> [HOW TO COMPLETE THIS TASK]
Without changing a word, repeat the data, and include no pictures.

> [EXERCISE DATA]
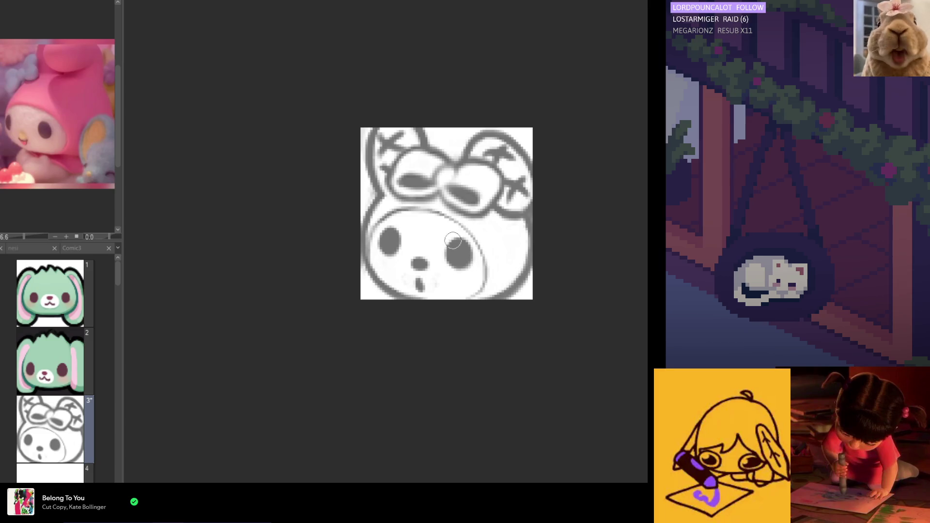
{"action": "left_click_drag", "start_coordinate": [483, 270], "coordinate": [478, 248]}
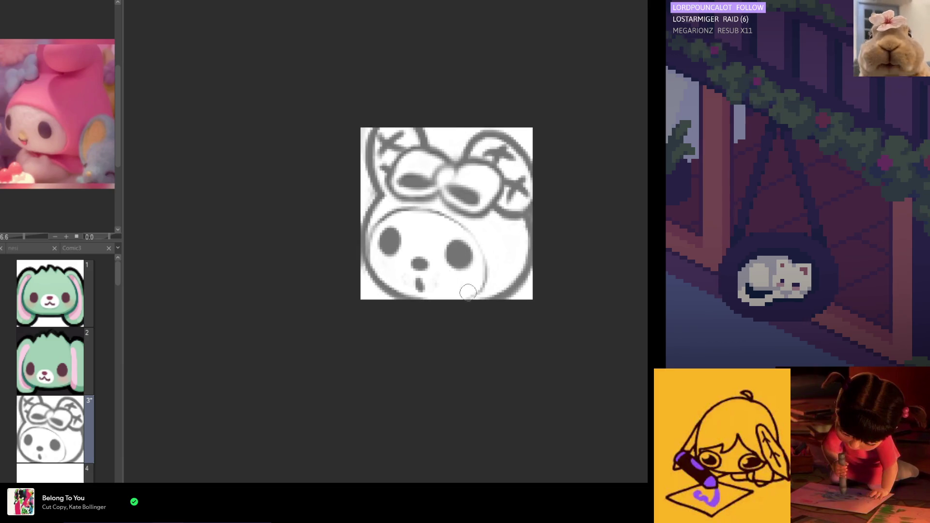
{"action": "key", "text": "h"}
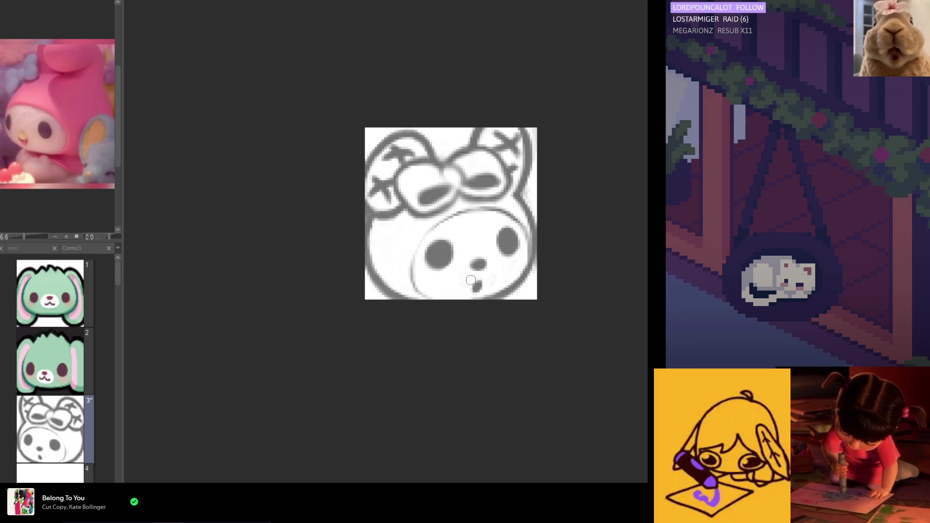
Compare the drawing mirrored and via undo/redo, then paint the face and hood soft pink.
{"action": "key", "text": "h"}
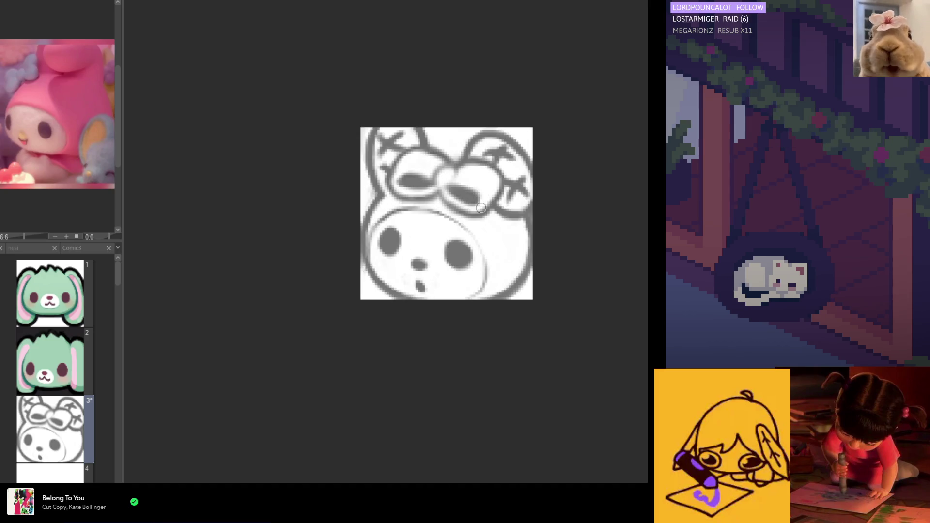
{"action": "scroll", "coordinate": [481, 208], "scroll_direction": "down", "scroll_amount": 5}
{"action": "scroll", "coordinate": [452, 233], "scroll_direction": "up", "scroll_amount": 3}
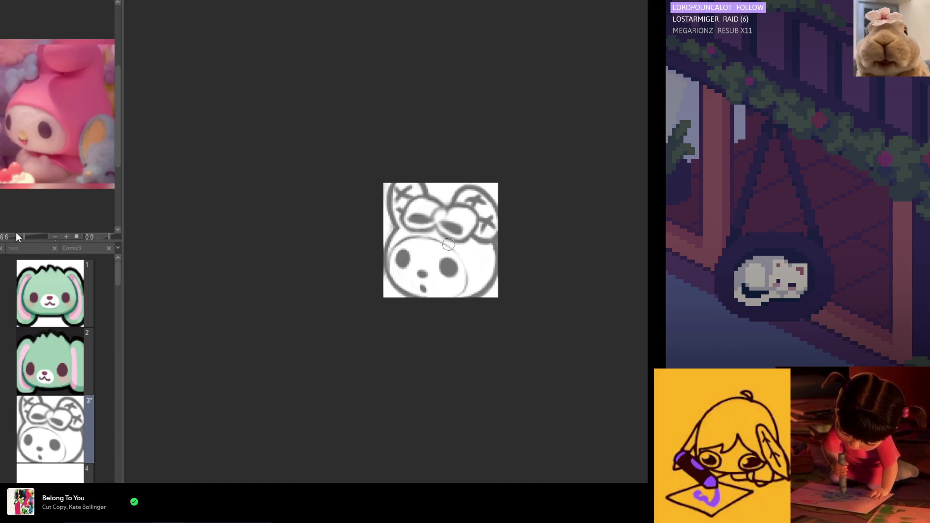
{"action": "scroll", "coordinate": [456, 207], "scroll_direction": "up", "scroll_amount": 3}
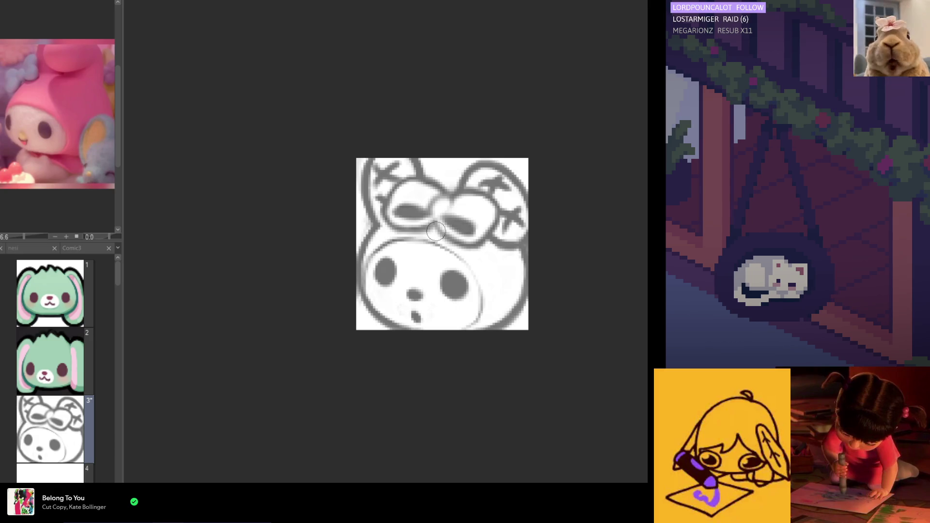
{"action": "scroll", "coordinate": [472, 238], "scroll_direction": "down", "scroll_amount": 1}
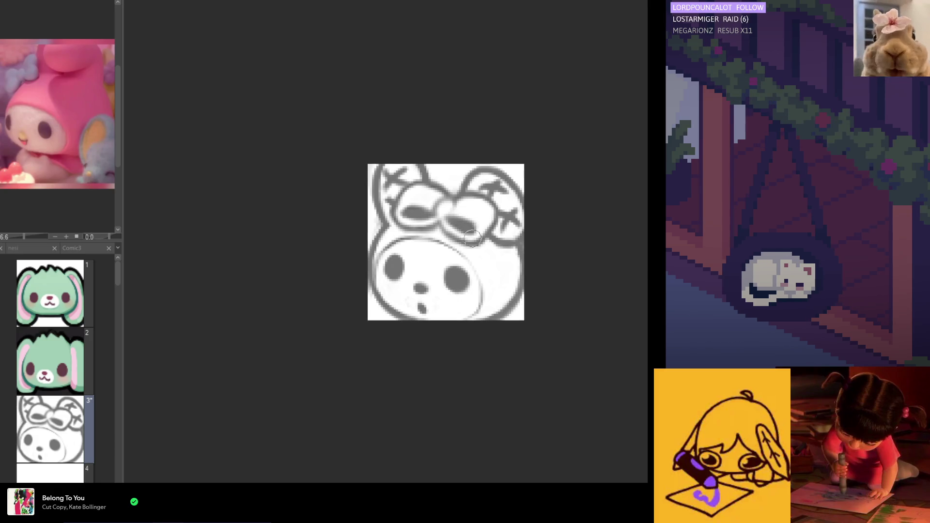
{"action": "key", "text": "ctrl+z"}
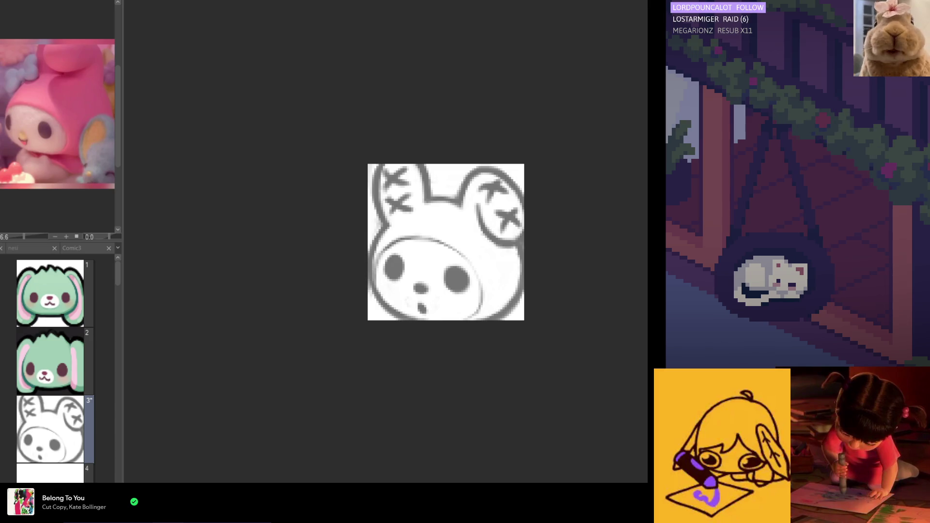
{"action": "key", "text": "ctrl+y"}
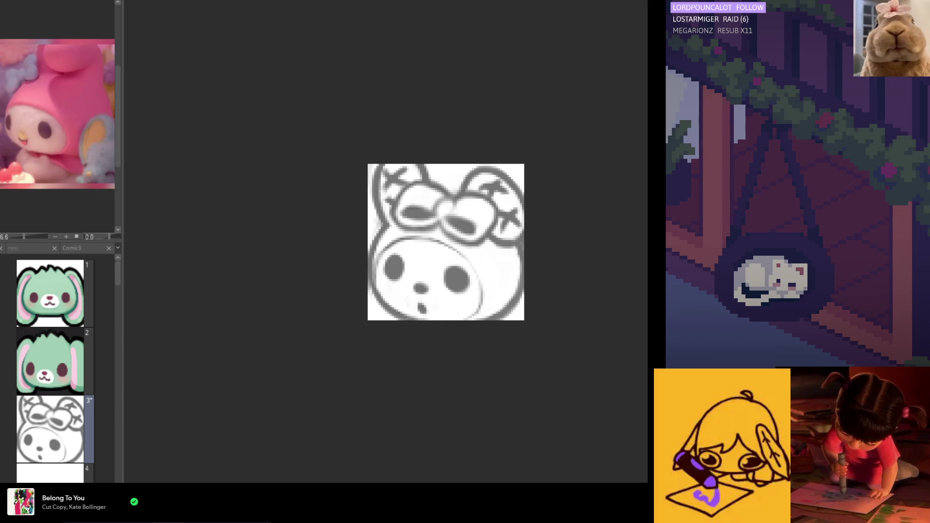
{"action": "mouse_move", "coordinate": [411, 296]}
{"action": "left_mouse_down"}
{"action": "mouse_move", "coordinate": [436, 252]}
{"action": "mouse_move", "coordinate": [465, 271]}
{"action": "left_mouse_up"}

> [OUTPUT FOR THIS EXERCISE]
{"action": "left_click_drag", "start_coordinate": [483, 270], "coordinate": [478, 248]}
{"action": "key", "text": "h"}
Compare the drawing mirrored and via undo/redo, then paint the face and hood soft pink.
{"action": "key", "text": "h"}
{"action": "scroll", "coordinate": [481, 208], "scroll_direction": "down", "scroll_amount": 5}
{"action": "scroll", "coordinate": [452, 233], "scroll_direction": "up", "scroll_amount": 3}
{"action": "scroll", "coordinate": [456, 207], "scroll_direction": "up", "scroll_amount": 3}
{"action": "scroll", "coordinate": [472, 238], "scroll_direction": "down", "scroll_amount": 1}
{"action": "key", "text": "ctrl+z"}
{"action": "key", "text": "ctrl+y"}
{"action": "mouse_move", "coordinate": [411, 296]}
{"action": "left_mouse_down"}
{"action": "mouse_move", "coordinate": [436, 252]}
{"action": "mouse_move", "coordinate": [465, 271]}
{"action": "left_mouse_up"}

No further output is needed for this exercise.